Dermabrasion and dermaplaning help to “refinish” the skin’s top layers through a method of controlled surgical scraping. The treatments soften the sharp edges of surface irregularities, giving the skin a smoother appearance.

Dermabrasion is most often used to improve the look of facial skin left scarred by accidents or previous surgery, or to smooth out fine facial wrinkles. It’s also sometimes used to remove the pre-cancerous growths called keratoses. Dermaplaning is also commonly used to treat deep acne scars.

Both dermabrasion and dermaplaning can be performed on small areas of skin or on the entire face. They can be used alone, or in conjunction with other procedures such as facelift, scar removal or revision, or chemical peel.

Well Isn’t It Just Shaving?

In American society it is considered odd for women to shave their faces so dermaplaning is a variation on that procedure that is socially acceptable.  Rumors persist that many celebrities actually shaved their faces in order to maintain their beautiful skin.  According to an article on style.com celebrity esthetician Kate Somerville recommends that women shave their faces:

When it comes to the removal of unwanted hair, women have myriad options. There’s waxing, tweezing, threading, sugaring—all manner of materials and mechanisms to get to the root, as it were, of the problem. Shaving, the most primitive of depilatory forms, has gotten a bad rap in the face of all of these new-fangled approaches. Taking razor to legs still happens with presumed regularity, but gliding these handheld tools against the grain of face fuzz is totally taboo, thanks to the warning that’s been passed from generation to generation: If you shave extraneous hairs, they will come in darker and thicker. Or will they? “It’s a total myth,” aesthetician to the stars Kate Somerville maintains, an opinion she shared with us just a few hours ago in an intimate setting to discuss a bevy of new product launches and her own maintenance must-haves. On good authority (that being Elizabeth Taylor’s personal cosmetic dermatologist, whom Somerville used to assist), the greats (those being Elizabeth Taylor and Marilyn Monroe) shaved their faces for completely bare skin and an added dose of exfoliation.  Somerville herself is a firm believer in the power of the razor—one in particular: Gillette’s Mach 3. Believe it—and ask your S.O. to buy a two-pack next time he’s in need.

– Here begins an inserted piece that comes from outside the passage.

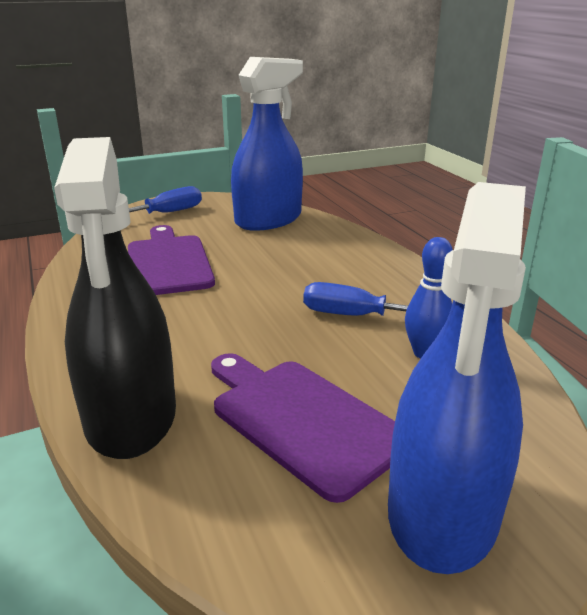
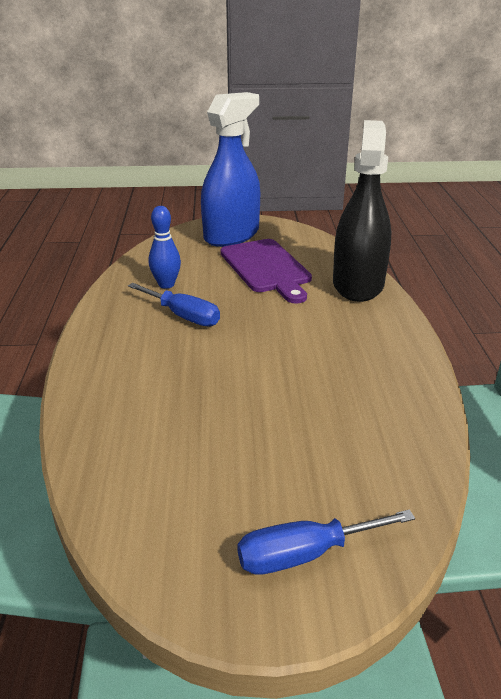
camera: 160 degrees left, 5 degrees up
purple cutting board [128,225,215,295] -> none
blue spray bottle [231,57,303,231] -> none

I keep reading that Japanese women regularly shave their faces, though I can’t find real proof for this statement, so why are American women so reluctant to shave their faces?  Maybe that will change in the future.  Weigh in with your opinion on this issue in a poll on the Huffington Post website.

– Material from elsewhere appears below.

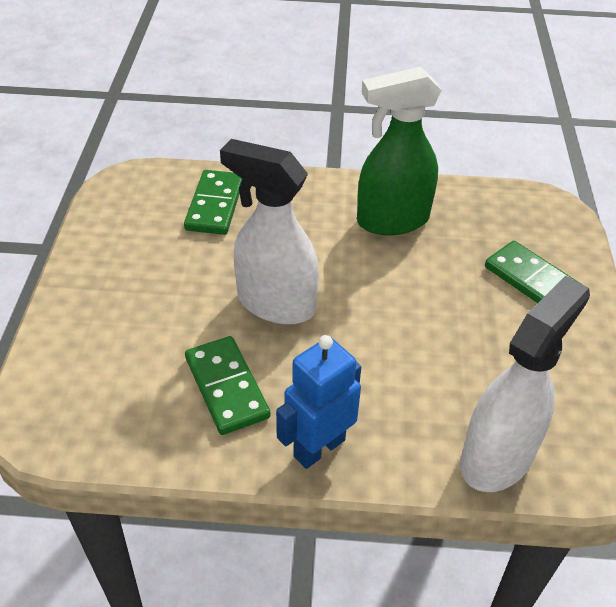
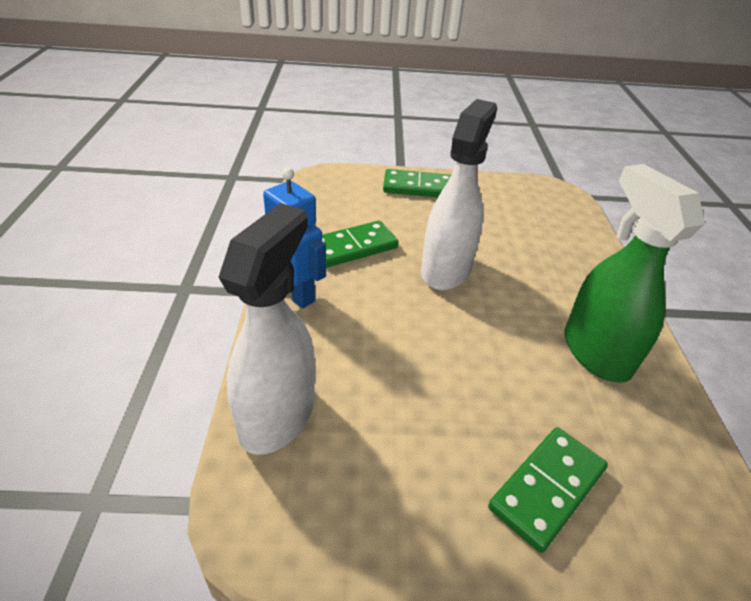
camera: 85 degrees right, 5 degrees down
green domino [184,170,243,235] -> green domino moved to [383,169,451,197]
white spray bottle [460,276,590,492] -> white spray bottle turned 105 degrees counterclockwise [218,203,315,455]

So if you still can’t bring yourself to shave your face in order to remove excess vellus facial hair keep the following in mind (once again I’m quoting from the LNE&Spa article):

Determining whether or not a woman shaving her face is socially acceptable may not have a solid answer today.  Some women only shave when their significant other is not looking, some shave next to their significant other, and some will not even entertain the thought-even though they may have had dermaplaning performed by their skin care provider.  The status quo has not settled on whether or not it is acceptable, but that may change in the future.  Most public information about female shaving focuses on the exfoliation aspects, and how it gives the skin a refined appearance and healthy glow; the hair removal is just another perk that comes with the process.  In the meantime, dermaplaning with a disposable, single-use safety razor or eyebrow razor in the treatment room is the safer alternative to facial waxing or light-based hair removal.

Though I work for a plastic surgeon I do not perform dermaplaning.  Once I saw a demo of dermaplaning done on a young woman who had fine, very blonde hair all over her face.  The procedure did an excellent job of removing all that hair.  Then I was given a scalpel to practice on a fake head, but I have to say that it was very intimidating to think that I could on day use a scalpel on a real, live person.  If you are interested in this procedure be sure to go to someone who has been properly trained in order to avoid any unexpected injuries.